In the distant past, soon after Kempe Gowda erected his four pillars marking the boundaries of namma Bangalore, a community called Reddys bought up all the land outside these pillars. They farmed, raised cattle and children, multiplied and flourished in the salubrious clime of this great city. Fast forward to modern times, a group of smart politicians and their bureaucratic nannies decided that there was good money to be had by taking away all the land held by these Reddys in the name of the people and their government.

This became the preserve of the BDA; to notify, grab, acquire and sell Reddys’ land so that corrupt government functionaries and their cohorts get wealthy.

This land shark scheme with minor and major modifications has now successfully operated for over five decades in Bangalore, and has been now extended to other schemes of building highways and flyovers.

Once the land was sold to the public, the BDA washed its hands of the whole affair.

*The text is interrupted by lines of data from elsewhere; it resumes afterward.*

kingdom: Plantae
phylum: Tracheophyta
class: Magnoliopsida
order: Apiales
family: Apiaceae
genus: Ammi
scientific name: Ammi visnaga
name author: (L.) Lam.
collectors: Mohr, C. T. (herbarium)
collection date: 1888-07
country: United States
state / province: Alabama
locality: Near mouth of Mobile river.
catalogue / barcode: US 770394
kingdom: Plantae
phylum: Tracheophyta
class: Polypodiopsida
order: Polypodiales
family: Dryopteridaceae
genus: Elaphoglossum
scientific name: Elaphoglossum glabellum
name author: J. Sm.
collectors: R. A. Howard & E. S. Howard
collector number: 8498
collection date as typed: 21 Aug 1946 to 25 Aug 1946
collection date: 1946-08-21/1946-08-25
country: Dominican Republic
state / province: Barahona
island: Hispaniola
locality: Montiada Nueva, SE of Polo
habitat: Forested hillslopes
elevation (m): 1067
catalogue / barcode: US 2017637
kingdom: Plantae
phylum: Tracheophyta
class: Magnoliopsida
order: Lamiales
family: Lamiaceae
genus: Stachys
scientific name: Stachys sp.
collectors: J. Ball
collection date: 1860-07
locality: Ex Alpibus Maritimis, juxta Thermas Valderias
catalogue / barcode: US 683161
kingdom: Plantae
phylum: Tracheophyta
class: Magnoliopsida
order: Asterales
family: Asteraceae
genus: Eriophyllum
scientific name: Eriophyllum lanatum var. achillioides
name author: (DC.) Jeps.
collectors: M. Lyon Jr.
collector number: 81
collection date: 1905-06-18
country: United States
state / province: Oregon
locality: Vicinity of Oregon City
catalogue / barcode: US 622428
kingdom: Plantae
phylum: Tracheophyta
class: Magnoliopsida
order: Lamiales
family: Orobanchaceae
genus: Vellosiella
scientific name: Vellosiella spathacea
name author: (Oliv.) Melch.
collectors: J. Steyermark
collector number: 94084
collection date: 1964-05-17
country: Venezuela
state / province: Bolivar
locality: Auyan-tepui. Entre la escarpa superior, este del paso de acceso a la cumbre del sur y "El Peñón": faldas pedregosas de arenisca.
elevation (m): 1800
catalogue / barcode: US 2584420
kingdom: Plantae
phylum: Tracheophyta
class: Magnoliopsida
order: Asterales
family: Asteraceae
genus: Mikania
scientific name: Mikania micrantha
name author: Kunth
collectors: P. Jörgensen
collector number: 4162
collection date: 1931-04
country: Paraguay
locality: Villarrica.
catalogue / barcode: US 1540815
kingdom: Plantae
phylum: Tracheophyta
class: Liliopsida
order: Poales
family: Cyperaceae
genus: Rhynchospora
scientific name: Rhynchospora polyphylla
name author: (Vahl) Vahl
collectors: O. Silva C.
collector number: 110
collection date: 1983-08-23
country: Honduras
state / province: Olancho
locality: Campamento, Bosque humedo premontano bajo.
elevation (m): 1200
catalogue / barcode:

To maintain the new layouts, as these developments were called, was the responsibility of the Corporation, whose keepers were better known for flying off to distant lands at the least provocation or without, than any capability to maintain assets. The Corporation, in turn, passed the buck on to alphabetical agencies that were supposed to provide power, water, good roads and so on to the general public.

The net result was chaos, compounded by perennially dug-up roads, erupting pavements, clogged drains and roads which as a local wag put it, were holes in the ground connected by strips of tar.

The worm had finally turned. Citizens of this suburb, who had meekly put up with all the shenanigans of BDA, Corporation, KSEB, BWSSB and many other selfserving government outfits all these years, are now revolting. So far, there have been more of threats than any physical action, which however may not be far off.

So I marched with the crowd, mostly women, holding a banner that said ‘Save Koramangala’. A kind lady offered to carry my banner for a while when my arms ached, and another pointed out when I was holding it upside down.

We felt uncomfortable most of the time, walking over pot holes and broken down pavements, and somewhat powerful when we blocked the traffic as we crossed the main roads. It was good activist fun that brought cheer to the soul.

I, for one, wanted to sit in the middle of the road and block the traffic, but the organiser said that I can only do that if Narayana Murthy joined us; since he was delivering a lecture in Tokyo he could not join our procession and help us sit in the middle of the road to block traffic as the IT guys do all the time. I have time on my hands; I shall wait and serve my turn.